DATA EXTRACTS
===============

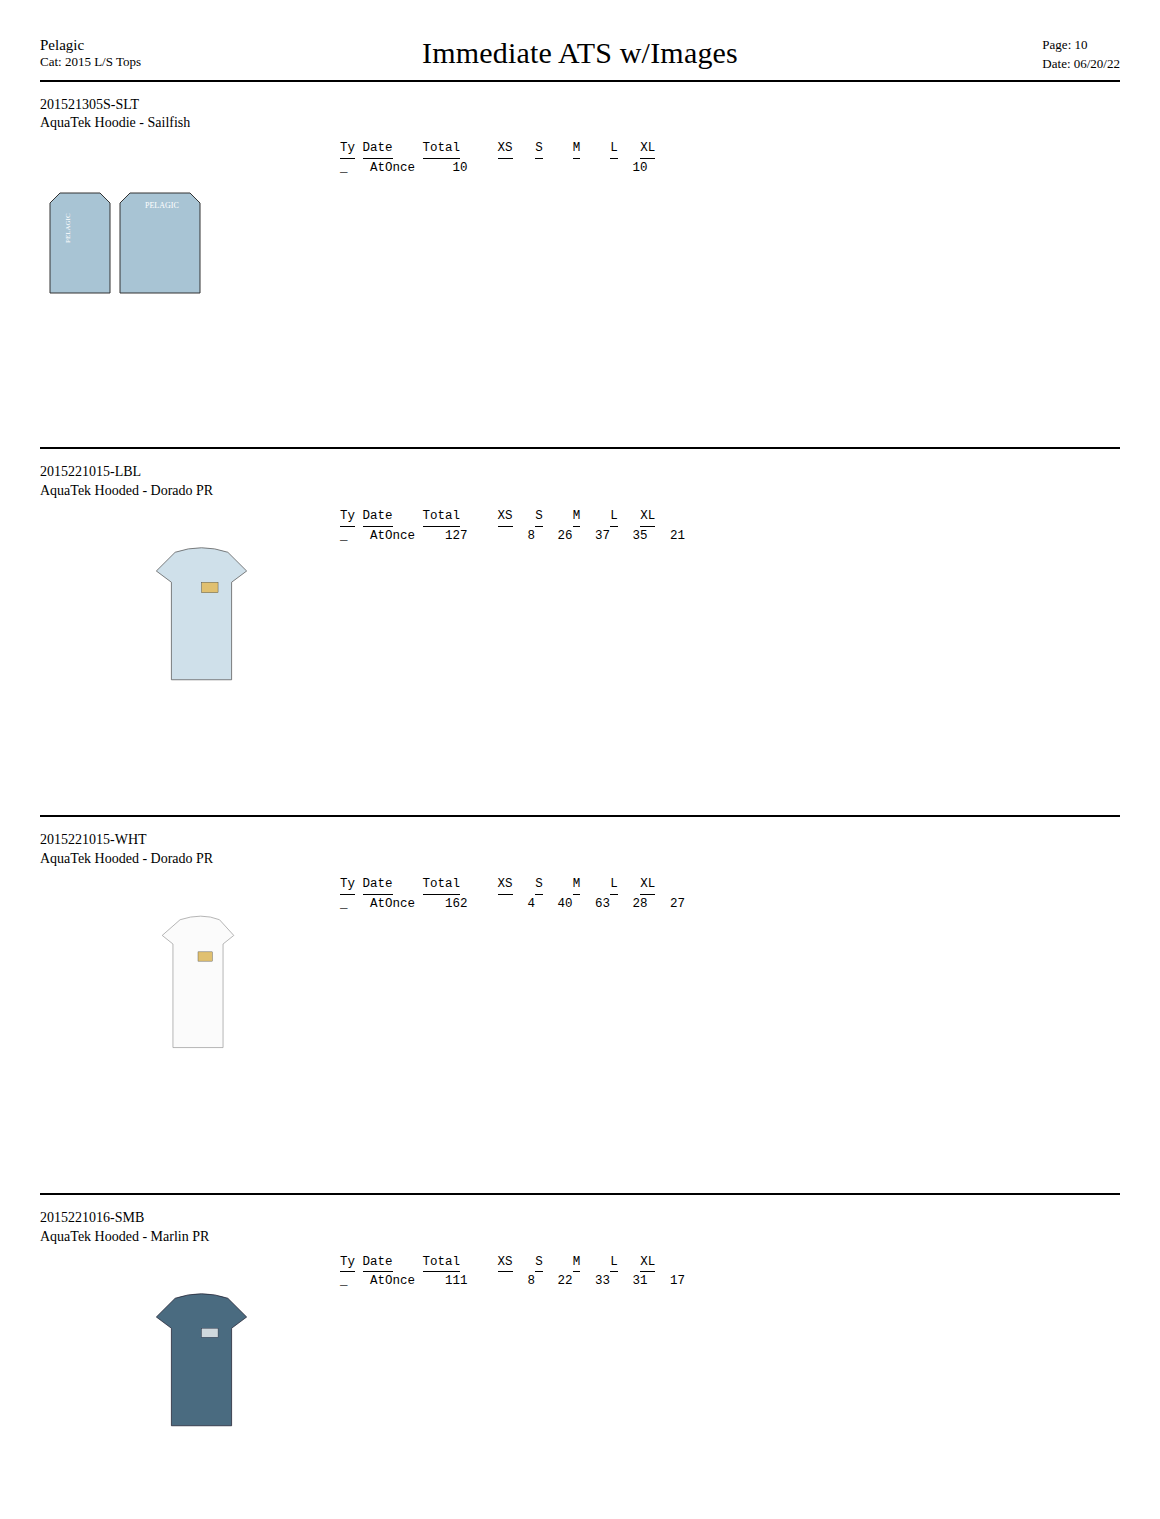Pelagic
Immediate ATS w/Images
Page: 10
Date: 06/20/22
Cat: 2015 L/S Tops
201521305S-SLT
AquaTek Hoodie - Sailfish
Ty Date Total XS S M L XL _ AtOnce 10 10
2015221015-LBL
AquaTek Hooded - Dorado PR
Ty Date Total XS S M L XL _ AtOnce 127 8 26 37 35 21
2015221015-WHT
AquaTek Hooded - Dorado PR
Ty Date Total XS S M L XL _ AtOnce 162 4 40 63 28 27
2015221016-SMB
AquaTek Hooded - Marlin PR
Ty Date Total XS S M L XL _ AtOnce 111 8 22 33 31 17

===============

WORK INSTRUCTIONS
Include in the answer nothing but an exact repetition of the lines from the one with "AquaTek Hooded - Marlin PR" through the end of the material.

COMPLETED EXERCISE
AquaTek Hooded - Marlin PR
Ty Date Total XS S M L XL _ AtOnce 111 8 22 33 31 17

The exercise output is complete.